One way doctors distinguish primary from secondary causes is by measuring EPO. In primary erythrocytosis, EPO is low because the bone marrow is acting on its own. In secondary erythrocytosis, EPO is high because something is actively signaling for more red blood cells.

Why Thick Blood Is Dangerous

Red blood cells carry oxygen, so having more of them sounds like it should be beneficial. Up to a point, it is. But past a certain concentration, the blood becomes viscous enough to slow circulation. Thick, sluggish blood is more likely to form clots, and those clots can block arteries supplying the brain, heart, or lungs. The result is an increased risk of stroke, heart attack, and deep vein thrombosis. Without management, severely thickened blood can reduce flow to vital organs enough to cause organ damage.

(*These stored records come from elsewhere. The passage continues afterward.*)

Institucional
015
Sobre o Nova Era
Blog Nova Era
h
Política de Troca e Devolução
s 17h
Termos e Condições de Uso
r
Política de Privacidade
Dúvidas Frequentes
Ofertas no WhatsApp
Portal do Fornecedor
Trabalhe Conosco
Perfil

This is why even people who feel fine with a high hematocrit reading need follow-up. The complications of hyperviscosity tend to strike suddenly rather than building gradually, so the absence of symptoms doesn’t mean the risk isn’t there.

How High Hematocrit Is Managed

Treatment depends entirely on the underlying cause. If dehydration explains the result, rehydration is all that’s needed. If sleep apnea is driving the elevation, treating the apnea (usually with a CPAP machine) allows oxygen levels to normalize and red blood cell production to slow down naturally. Smokers who quit often see their hematocrit drift back toward normal over weeks to months.

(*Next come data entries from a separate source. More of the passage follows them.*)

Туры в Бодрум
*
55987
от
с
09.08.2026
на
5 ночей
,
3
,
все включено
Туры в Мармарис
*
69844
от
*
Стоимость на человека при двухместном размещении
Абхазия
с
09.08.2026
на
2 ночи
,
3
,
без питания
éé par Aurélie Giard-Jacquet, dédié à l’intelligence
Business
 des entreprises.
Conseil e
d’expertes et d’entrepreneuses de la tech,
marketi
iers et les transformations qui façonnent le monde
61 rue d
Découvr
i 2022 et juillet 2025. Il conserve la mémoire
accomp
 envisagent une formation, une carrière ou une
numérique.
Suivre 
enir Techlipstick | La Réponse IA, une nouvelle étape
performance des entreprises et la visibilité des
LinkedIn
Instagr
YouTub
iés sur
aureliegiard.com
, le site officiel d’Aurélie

For polycythemia vera and other primary causes, the standard intervention is therapeutic phlebotomy, which is essentially a controlled blood draw. It’s similar to donating blood: a set volume is removed at regular intervals to bring hematocrit below 45%, which is the target most hematologists aim for. Early on, phlebotomy sessions may happen every day or every other day until levels come down. Once stable, the interval stretches to every few weeks or months, depending on how quickly your levels climb back up.

For people on testosterone replacement therapy or anabolic steroids, adjusting or stopping the medication is often enough to resolve the problem. Your doctor will likely monitor your hematocrit periodically if you stay on testosterone, since it reliably pushes red blood cell counts upward.

What to Expect After an Abnormal Result

A single high hematocrit reading on a routine blood test doesn’t automatically mean something is wrong. Your doctor will typically want to confirm the result with a repeat test, ideally when you’re well-hydrated and haven’t just exercised intensely. If the number stays elevated, the next steps usually include checking EPO levels, iron stores, oxygen saturation, and sometimes a specific gene mutation associated with polycythemia vera.

Context matters a lot in interpreting the result. A hematocrit of 51% in a man who just ran a marathon in the heat has a very different meaning than the same number in a sedentary non-smoker with no obvious explanation. The goal of the workup is to figure out which of the three categories your elevation falls into, because that determines whether you need ongoing treatment, a lifestyle change, or simply a glass of water.